I reply, though we may speak of the "properties" of the square and of right angles being the ground for such a de dicto truth, these are not objects and they are neither actual nor existents - they are objects and properties merely in conceptu. For any particular square, it is true, it will have right angles as a result of its own particular nature and its de re character. But this does not change the fact that the necessity of the proposition 'a square has right angles' is grounded in the concepts 'square' and 'right angle', not in any particular square or any particular right angles - and therefore, not in a de re fashion. This is why Leibniz stated in a letter to von Hessen-Rheinfels that "...we must philosophize differently about the notion of an individual substance than we do about the specific notion of a sphere".

On the other hand, perhaps it is the case that de re statements just are expressions of de dicto statements and therefore all modality is founded in conceptu. For a property P to be necessary to an object x just is for the proposition "if x has a certain set S of properties, x will have P" to be logically necessary. So, in the end, modality in the end is founded in and depends on dicta.

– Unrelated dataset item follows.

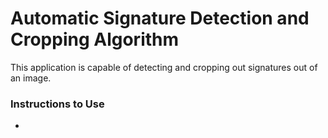 # Automatic Signature Detection and Cropping Algorithm
This application is capable of detecting and cropping out signatures out of an image.

### Instructions to Use
-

I reply that though such entailments might express necessary statements of de dicto modality, this does nothing to reduce de re modality. For this de dicto truth is truly founded in the de re character of the objects in question. S entailing P necessarily speaks of the modal character of the properties of S and the nature of x. For x must be such that it is able to posses all of the properties which are members of S and each property in S must be capable of being compresent with the others. There is then de re modality in both of these aspects - since presumably not all objects that have S will have to have P and not all properties are compossible with one another. These de re truths might have some de dicto translation but it is, at any rate, secondary and supervenient with respect to them.